------ Reading text ------
By Mohammed Ashraful Alam (England, London)
The latest incarnation of the famous King Arthur tale gives a unique and ambitious story in King Arthur: The Legend of the Sword.
The film takes off immediately showing a fierce and destructive battle between Uther Pendragon (played by Eric Banner) and his bloodthirsty, power hungry brother King Vortigen (played by Jude Law) leaving a young orphan Arthur (played by Charlie Hunnam) without any knowledge of his identity.
Even though I’m not a fan of a medieval knight’s tale (especially one told so many times) I particularly enjoyed this one. The plot focuses more on King Arthur’s background story of him growing up without any real sense of who he really is makes this version of the character more noble, relatable and enjoyable. It also helps the fact that Charlie Hunnam’s King Arthur is funny, dashing and chartable which makes the audience invest more emotions to the character. I am safe to say this is one of Hunnam’s best performances. Other than Hunnam, Jude Law’s version of the evil king Vortigen was absolutely stunning, as we witnessed him sacrificing and killing his own wife and daughter to sit on the thrown he so badly desires. This almost wanted me to hate him but at the same time feel for his character due to him being lonely and regretful.
------ Extracted material ------
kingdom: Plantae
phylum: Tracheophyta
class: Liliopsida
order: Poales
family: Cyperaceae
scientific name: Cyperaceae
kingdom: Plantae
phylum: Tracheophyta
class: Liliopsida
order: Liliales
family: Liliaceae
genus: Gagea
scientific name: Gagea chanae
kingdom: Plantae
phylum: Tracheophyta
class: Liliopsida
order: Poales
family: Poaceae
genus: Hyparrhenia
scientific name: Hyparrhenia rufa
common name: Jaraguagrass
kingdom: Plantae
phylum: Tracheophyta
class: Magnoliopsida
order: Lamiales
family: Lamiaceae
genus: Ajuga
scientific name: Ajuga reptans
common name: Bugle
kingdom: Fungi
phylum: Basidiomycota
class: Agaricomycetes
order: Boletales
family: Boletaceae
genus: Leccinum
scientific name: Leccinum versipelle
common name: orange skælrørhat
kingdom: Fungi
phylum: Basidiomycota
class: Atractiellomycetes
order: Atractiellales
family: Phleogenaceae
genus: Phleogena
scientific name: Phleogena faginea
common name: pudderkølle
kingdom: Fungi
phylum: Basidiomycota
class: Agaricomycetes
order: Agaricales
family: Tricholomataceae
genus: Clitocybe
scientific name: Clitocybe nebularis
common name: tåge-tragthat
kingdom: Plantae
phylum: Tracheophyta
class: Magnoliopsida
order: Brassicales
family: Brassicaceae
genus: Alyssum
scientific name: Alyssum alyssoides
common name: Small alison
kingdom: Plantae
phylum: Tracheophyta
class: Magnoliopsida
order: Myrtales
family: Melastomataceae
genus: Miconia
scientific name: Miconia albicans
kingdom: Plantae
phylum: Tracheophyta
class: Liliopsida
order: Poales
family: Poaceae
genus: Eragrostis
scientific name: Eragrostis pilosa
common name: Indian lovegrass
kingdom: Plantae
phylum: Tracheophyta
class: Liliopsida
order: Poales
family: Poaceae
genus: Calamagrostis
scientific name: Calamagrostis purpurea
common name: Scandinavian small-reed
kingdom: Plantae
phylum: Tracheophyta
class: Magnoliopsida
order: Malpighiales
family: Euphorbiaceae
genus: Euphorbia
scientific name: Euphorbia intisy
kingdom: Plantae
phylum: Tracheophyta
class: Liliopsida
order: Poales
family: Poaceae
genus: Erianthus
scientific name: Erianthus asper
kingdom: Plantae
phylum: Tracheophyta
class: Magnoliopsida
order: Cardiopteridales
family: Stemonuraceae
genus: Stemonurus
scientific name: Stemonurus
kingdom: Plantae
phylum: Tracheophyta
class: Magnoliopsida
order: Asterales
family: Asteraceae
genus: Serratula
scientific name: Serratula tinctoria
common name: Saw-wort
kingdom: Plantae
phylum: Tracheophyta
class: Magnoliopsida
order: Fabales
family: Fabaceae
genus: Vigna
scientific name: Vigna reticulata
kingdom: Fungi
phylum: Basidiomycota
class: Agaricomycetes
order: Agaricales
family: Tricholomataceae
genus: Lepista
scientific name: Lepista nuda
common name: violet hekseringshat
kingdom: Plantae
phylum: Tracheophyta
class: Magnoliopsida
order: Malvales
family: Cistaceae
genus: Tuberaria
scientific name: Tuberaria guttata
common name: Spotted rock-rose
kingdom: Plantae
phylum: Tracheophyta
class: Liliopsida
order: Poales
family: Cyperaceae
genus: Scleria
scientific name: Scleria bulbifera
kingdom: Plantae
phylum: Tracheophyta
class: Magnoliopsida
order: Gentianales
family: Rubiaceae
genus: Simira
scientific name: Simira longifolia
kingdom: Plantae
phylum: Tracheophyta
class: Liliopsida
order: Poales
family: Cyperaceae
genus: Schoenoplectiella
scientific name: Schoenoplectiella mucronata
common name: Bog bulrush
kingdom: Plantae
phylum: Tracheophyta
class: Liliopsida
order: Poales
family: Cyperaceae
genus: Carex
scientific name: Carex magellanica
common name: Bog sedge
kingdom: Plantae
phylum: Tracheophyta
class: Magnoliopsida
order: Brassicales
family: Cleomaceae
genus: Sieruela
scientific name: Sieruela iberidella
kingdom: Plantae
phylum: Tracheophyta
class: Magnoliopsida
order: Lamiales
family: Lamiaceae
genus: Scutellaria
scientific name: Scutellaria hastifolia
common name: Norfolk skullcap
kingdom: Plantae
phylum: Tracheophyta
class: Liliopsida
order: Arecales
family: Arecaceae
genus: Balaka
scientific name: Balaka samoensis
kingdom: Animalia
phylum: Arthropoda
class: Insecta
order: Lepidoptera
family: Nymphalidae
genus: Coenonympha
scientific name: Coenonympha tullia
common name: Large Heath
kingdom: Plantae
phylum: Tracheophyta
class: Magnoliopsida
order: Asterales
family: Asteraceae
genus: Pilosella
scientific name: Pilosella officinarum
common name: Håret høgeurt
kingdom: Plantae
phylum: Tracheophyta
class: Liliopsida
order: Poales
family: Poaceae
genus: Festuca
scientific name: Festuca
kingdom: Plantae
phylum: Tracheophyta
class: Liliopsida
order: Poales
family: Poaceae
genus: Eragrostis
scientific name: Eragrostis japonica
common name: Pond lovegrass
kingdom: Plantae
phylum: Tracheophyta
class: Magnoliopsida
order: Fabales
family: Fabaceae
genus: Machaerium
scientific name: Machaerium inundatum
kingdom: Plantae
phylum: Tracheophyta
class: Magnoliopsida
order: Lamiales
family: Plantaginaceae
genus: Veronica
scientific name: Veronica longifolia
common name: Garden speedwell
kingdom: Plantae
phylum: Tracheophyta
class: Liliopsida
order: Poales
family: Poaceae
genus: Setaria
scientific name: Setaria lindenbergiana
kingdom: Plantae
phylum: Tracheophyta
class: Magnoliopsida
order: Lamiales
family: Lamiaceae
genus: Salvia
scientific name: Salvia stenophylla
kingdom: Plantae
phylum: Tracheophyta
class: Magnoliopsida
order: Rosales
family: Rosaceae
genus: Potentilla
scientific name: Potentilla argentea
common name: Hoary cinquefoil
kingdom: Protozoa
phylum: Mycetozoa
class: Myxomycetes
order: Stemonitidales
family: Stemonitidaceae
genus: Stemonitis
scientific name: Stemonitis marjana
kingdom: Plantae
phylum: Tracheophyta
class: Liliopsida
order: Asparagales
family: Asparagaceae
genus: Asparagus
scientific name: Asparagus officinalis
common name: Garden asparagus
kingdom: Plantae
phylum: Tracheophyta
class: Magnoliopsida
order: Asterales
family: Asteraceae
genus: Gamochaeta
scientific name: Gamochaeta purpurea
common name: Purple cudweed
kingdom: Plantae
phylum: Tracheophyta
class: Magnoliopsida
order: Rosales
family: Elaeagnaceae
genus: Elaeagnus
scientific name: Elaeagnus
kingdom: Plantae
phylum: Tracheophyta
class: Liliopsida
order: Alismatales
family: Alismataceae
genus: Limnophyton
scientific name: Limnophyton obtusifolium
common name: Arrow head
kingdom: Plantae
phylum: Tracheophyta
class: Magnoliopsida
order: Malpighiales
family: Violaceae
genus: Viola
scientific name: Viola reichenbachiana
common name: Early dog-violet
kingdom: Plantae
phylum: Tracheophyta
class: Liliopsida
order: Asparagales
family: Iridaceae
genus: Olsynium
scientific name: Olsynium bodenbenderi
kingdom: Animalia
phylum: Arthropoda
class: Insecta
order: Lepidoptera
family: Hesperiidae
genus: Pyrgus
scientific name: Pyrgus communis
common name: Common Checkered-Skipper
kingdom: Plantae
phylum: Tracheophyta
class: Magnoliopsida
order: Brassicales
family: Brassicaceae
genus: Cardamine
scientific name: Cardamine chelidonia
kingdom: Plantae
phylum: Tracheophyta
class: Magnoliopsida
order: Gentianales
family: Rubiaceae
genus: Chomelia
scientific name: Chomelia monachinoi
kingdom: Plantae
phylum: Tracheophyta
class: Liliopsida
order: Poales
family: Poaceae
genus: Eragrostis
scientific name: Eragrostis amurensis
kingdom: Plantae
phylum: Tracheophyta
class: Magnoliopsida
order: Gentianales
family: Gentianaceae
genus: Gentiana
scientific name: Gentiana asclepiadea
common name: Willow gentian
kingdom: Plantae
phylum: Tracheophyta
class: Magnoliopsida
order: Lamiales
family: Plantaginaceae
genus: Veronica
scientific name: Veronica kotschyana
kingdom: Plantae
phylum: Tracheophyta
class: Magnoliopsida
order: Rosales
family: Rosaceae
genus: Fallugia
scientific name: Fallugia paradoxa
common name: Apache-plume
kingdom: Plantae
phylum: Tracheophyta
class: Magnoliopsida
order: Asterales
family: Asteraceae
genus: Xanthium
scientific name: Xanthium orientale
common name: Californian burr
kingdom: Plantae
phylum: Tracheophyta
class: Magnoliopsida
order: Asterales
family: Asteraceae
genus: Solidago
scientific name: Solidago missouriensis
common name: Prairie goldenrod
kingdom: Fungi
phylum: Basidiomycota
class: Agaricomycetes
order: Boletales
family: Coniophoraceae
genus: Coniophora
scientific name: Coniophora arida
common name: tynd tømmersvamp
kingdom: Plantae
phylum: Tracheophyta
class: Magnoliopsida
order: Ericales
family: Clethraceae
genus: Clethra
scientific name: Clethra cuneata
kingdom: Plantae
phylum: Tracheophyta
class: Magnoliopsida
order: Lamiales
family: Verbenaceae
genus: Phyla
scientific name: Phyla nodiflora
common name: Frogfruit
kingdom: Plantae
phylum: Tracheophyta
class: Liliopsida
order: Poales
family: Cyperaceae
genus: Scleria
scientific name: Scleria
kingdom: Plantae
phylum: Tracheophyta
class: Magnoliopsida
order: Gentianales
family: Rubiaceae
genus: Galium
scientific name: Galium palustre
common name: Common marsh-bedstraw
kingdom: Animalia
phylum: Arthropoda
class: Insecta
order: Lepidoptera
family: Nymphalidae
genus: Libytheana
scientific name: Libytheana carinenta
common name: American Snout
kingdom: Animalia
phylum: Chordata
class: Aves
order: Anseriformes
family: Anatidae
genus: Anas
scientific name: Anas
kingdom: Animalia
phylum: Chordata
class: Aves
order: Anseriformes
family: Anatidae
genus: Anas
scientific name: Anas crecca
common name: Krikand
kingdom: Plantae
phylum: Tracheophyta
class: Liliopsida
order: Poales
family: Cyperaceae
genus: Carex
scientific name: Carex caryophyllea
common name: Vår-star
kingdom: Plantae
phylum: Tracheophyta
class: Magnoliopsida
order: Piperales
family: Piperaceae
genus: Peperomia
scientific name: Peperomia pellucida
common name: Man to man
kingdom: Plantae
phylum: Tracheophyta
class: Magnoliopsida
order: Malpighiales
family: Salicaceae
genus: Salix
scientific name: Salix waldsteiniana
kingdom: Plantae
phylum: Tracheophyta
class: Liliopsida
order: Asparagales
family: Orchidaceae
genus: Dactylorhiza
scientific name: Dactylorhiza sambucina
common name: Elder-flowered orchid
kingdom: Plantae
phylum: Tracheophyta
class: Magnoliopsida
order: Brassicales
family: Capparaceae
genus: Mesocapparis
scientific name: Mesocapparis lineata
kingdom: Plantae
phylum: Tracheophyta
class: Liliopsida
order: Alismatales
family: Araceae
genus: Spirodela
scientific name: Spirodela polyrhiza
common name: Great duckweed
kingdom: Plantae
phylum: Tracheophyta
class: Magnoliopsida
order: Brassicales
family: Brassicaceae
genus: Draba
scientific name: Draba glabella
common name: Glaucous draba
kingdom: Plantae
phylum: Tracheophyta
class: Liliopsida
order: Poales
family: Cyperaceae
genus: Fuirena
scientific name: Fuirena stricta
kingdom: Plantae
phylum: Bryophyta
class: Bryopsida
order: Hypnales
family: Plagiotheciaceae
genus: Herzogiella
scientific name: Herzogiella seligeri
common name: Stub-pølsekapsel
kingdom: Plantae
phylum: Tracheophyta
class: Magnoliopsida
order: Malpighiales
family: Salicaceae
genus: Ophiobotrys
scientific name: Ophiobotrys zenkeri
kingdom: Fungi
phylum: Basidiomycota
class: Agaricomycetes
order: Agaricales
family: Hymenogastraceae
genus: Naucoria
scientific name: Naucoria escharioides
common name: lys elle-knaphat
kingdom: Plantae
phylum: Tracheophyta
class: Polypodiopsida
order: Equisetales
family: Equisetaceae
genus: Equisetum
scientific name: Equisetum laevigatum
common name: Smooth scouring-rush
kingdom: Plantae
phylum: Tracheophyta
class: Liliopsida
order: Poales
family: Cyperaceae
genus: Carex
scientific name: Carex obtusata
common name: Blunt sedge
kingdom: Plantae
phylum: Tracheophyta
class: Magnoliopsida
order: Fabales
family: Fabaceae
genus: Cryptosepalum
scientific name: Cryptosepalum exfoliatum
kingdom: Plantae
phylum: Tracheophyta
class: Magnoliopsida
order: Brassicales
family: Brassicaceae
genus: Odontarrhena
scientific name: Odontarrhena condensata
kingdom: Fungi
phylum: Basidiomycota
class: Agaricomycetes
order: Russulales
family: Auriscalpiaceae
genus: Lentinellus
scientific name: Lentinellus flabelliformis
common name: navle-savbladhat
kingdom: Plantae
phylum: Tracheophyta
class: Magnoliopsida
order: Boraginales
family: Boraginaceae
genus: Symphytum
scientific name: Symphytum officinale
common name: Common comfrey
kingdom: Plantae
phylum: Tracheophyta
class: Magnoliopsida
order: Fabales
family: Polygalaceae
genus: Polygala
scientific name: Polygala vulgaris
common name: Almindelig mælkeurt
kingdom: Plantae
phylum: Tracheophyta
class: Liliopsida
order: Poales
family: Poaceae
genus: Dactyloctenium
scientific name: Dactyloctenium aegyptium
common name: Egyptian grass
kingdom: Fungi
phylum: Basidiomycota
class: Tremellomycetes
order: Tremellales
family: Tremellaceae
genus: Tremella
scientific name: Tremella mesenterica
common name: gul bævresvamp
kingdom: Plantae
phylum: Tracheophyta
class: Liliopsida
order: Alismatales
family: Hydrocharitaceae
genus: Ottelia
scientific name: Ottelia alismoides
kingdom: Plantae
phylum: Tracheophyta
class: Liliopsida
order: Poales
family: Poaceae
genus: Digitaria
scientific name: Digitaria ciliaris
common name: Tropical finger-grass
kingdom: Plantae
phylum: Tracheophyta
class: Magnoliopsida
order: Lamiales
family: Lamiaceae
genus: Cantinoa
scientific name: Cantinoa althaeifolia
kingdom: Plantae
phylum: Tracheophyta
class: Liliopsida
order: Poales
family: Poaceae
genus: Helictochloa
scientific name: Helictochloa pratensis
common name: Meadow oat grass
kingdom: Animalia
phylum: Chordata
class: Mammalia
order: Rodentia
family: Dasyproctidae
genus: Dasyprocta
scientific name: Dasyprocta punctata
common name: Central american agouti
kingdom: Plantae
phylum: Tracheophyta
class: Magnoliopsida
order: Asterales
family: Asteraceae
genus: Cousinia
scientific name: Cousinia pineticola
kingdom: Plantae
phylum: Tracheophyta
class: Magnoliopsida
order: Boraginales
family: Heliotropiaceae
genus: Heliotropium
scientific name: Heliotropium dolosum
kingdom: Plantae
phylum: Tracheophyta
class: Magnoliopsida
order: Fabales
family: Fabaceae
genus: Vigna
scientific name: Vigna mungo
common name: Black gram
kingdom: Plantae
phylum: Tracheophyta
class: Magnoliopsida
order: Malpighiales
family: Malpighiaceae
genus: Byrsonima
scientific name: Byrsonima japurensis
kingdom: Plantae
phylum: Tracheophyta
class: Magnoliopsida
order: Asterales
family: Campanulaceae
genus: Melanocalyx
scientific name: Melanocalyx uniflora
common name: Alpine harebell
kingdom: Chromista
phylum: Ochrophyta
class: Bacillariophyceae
------
**Tasks**
1 – Answer these about the film review:
(a) Which actor plays King Vortigen?
(b) What location is given with the reviewer's name?
(c) Whom does Vortigen sacrifice and kill to sit on the throne?
2 – Revise the stretch of the film review from "By Mohammed Ashraful" through "of his identity.", replacing "famous" with "well-known".
The lines have no part in this work.

**Expected results**
1 –
(a) Jude Law
(b) England, London
(c) His own wife and daughter

2 –
By Mohammed Ashraful Alam (England, London)
The latest incarnation of the well-known King Arthur tale gives a unique and ambitious story in King Arthur: The Legend of the Sword.
The film takes off immediately showing a fierce and destructive battle between Uther Pendragon (played by Eric Banner) and his bloodthirsty, power hungry brother King Vortigen (played by Jude Law) leaving a young orphan Arthur (played by Charlie Hunnam) without any knowledge of his identity.